Ann Hodge is grieving the loss of her five year-old son to a house fire, days after birthing her infant son. The Keane Law Firm assists families and child victims of fire.
Ann Hodge and her family are grieving the death of five-year old Kavon Williams. He was sleeping at his grandmother’s home, a duplex, when fire erupted. At 3:30 am, the duplex caught fire. The cause of the fire is not known at this time. Kavon’s siblings and grandmother managed to escape, but young Kavon was trapped. Fire trucks arrived and rescuers ran inside to find him. He was taken to Children’s Hospital where he was pronounced dead. The grandmother, Barbara Hodge, and one of Kavon’s siblings had to be treated for inhalation injury at a local hospital. Kavon’s sisters and brothers are staying with relatives presently. Kavon is fondly remembered as a happy little boy preparing to start kindergarten this fall. Our sympathy is extended to the relatives and friends of the Hodge family.
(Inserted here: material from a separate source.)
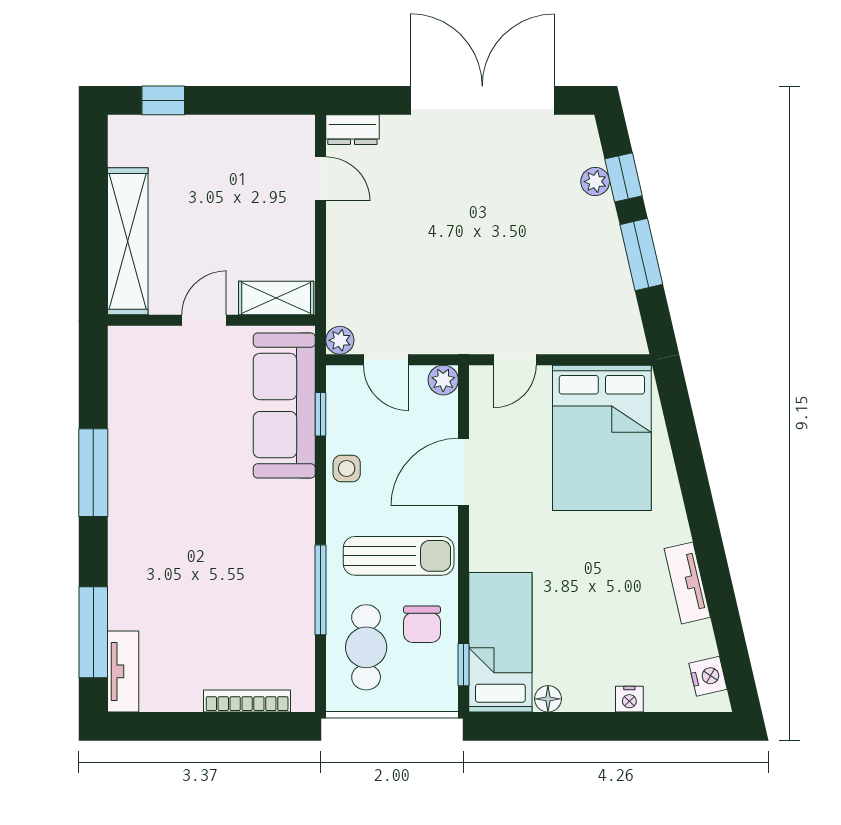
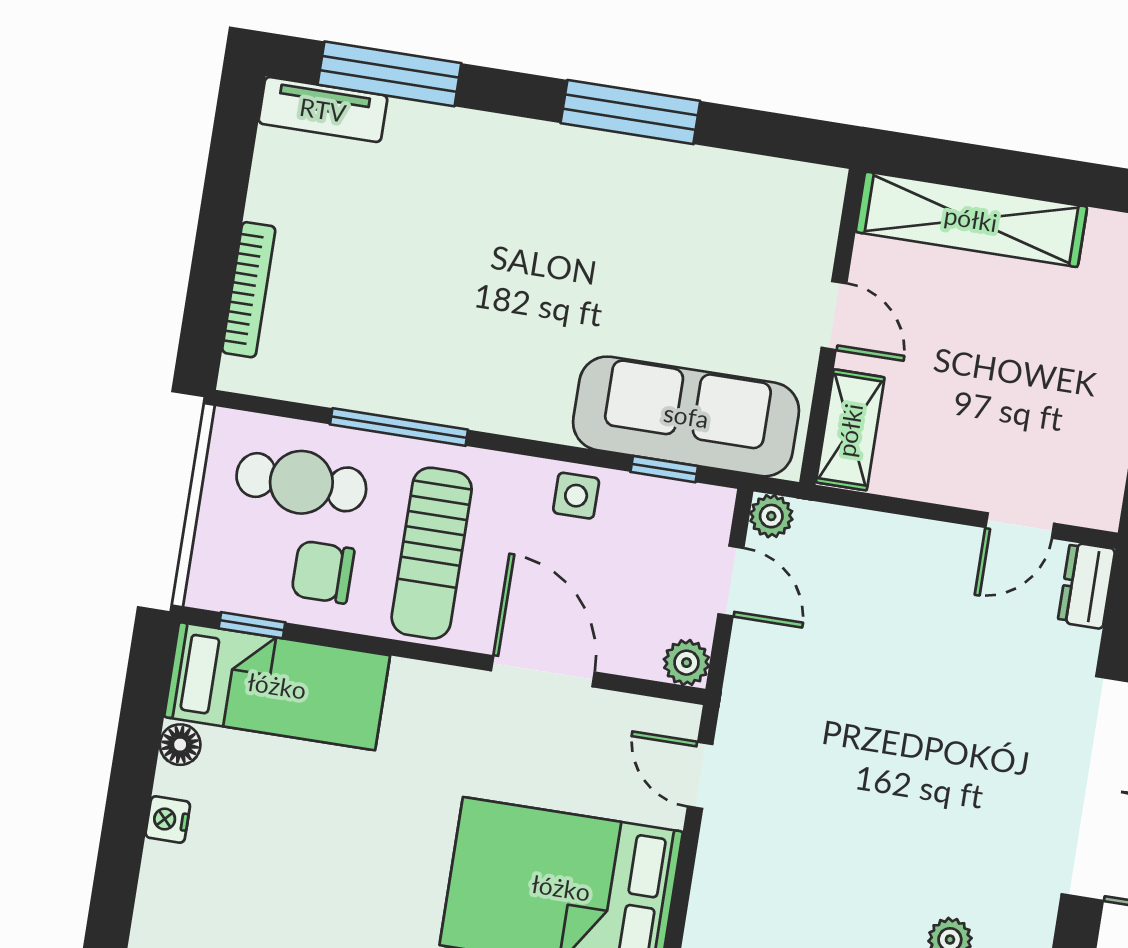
door: (386, 360) -> (731, 581), swing flipped
nightstand: (629, 699) -> (168, 820), moved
Death related to fire and burns is the third leading cause of injury-related deaths in children between the ages of one and nine years of age. Approximately 3,000 children die a year from burn injuries. House fires are responsible for very lethal injuries and are usually associated with inhalation injuries due to smoke exposure. Approximately 45% of house fire victims die as a result of their complex injuries. Approximately 500 children die in fires annually. Approximately 83, 000 children are treated in emergency departments annually for burn injuries. Death rates are highest in the younger population. Aside from the serious nature of burn injuries, often inhalation injuries complicate the clinical course for burn victims. In fact, burn victims die as a result of inhalation injury. History of fire entrapment leads to a high index of suspicion for inhalation injury. During exposure to fire, the victim inhales toxic fumes that arise from the adjacent environmental agent that is burning. Smoke from combustible items in the environment often cause inhalation injuries to the upper airway and this has a more rapid onset of inflammation. Clues that inhalation injury may have occurred may be found in the mechanism of injury or by listening to the lung sounds. For example, providers will suspect inhalation injury if the burn victim was in a confined space at the time of the trauma.